I got this sonnet style poem from the Oracle this morning.
I sit in shadows cast by half-seen dreams
That drip their honeyed light on thirsty ground.
Though storms play, twisting skeins of feathered cloud
And threading them with rain, I close my eyes,
See only summer ocean, swallow-tossed,
with waves of darting blue and lightning forked.
There are roses still that climb the house about,
And songs still sung from tree to sighing tree
In the ancient shining tongues that only
Birds know, sweet and sad, rose-red and raw
With premonitions of the whispered cold,
The bare bones shifting of a year grown old.
It will come the end, hill-stalking black and stark,
Yet in the deepening sky soars spring, the lark.
This is so beautiful 💜
I’m pleased you think so 🙂 It’s the kind of syllable-counting poem I like best.
I love it took
🙂
Oh, I love this! There’s a Yeats feel to me. Maybe it’s the songs sung and ancient tongues.
I just finally managed to visit the Oracle and write. Not as polished as yours, but with many of the same words (of course). 😀
Thank you. It’s maybe the rhythm, the ten beats to the line that makes you think of Yeats. I’ve just finished rereading Portrait of the Artist and the last section is full of allusions to Yeats.

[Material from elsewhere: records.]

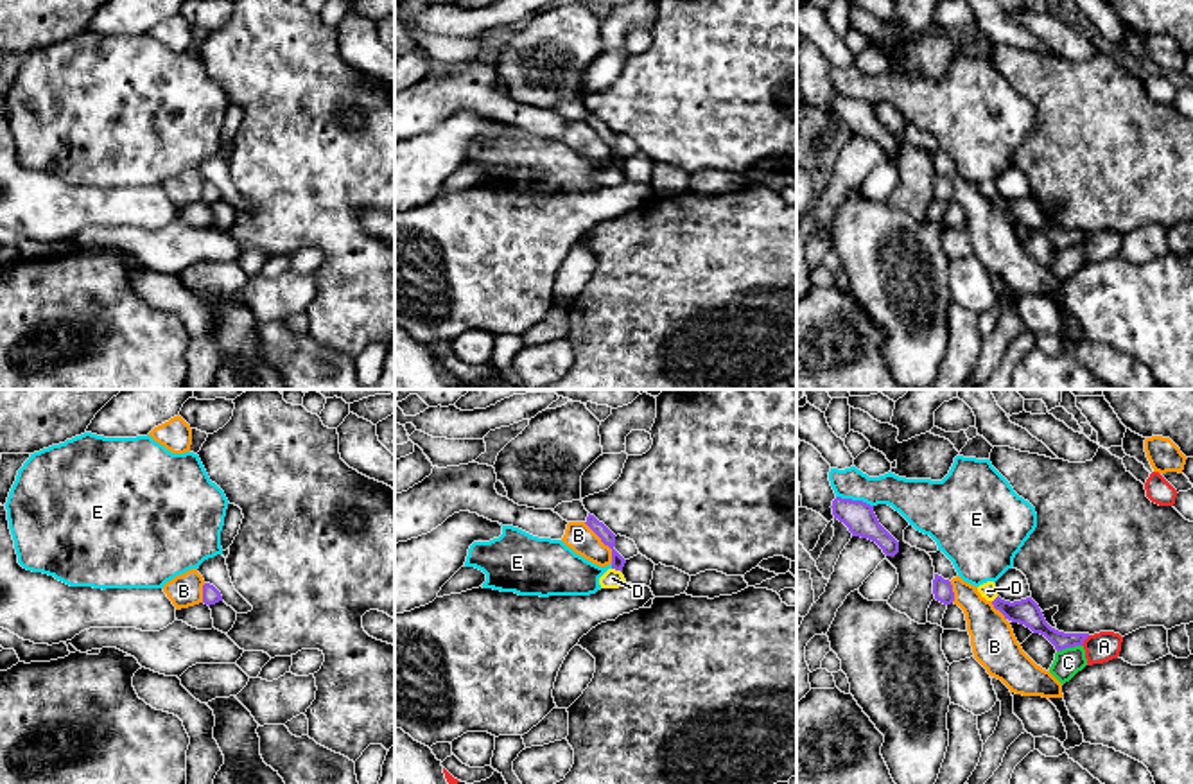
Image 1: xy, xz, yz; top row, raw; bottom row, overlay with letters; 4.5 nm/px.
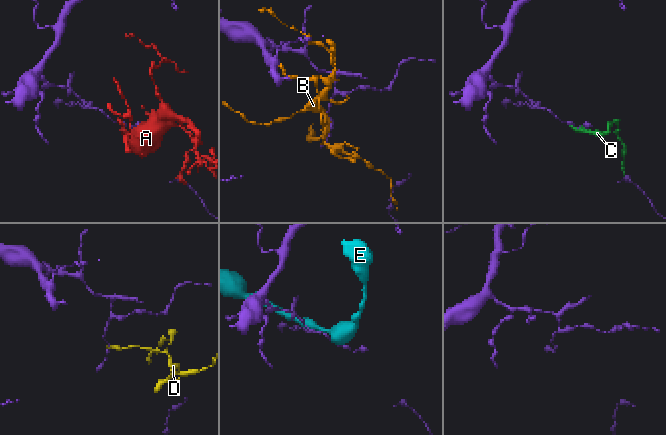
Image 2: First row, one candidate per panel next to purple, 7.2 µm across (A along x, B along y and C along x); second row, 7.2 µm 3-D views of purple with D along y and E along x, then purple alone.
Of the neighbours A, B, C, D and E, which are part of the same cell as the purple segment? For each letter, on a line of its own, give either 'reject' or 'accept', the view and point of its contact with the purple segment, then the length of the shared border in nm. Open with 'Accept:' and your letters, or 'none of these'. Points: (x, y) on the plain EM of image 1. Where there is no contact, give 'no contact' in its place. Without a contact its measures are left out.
Accept: none of these
A: reject; contact yz (1084, 237); length 60 nm
B: reject; contact xz (603, 140); length 220 nm
C: reject; contact yz (1068, 244); length 120 nm
D: reject; contact xz (618, 167); length 50 nm
E: reject; contact yz (854, 99); length 180 nm

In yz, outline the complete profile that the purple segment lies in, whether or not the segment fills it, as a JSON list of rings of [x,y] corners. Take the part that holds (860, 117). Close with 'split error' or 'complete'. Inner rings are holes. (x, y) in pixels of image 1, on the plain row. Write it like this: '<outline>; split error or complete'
[[[836,95],[831,106],[834,117],[843,120],[852,135],[875,140],[886,154],[899,151],[899,140],[879,122],[874,104],[863,99]]]; complete

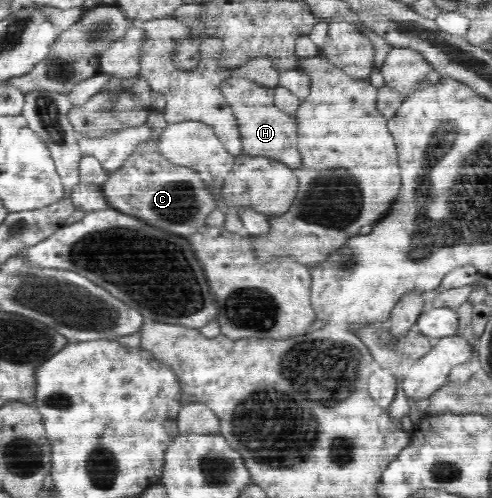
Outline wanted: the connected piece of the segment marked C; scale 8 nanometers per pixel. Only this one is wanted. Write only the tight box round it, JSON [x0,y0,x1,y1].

I saw you’d posted just before I went to bed (on my phone, computer was turned off) and that it was also a much denser poem than usual. I’ll read now.
Yes, it could be the rhythm, but I think the sound of the words, too. I was trying to get some work finished, and then got phone calls and other stuff, so I didn’t get to posting till about dinner time here.
I’d already turned my computer off by then. I’ve had some lines of Yeats in my head so the words or similar probably stuck.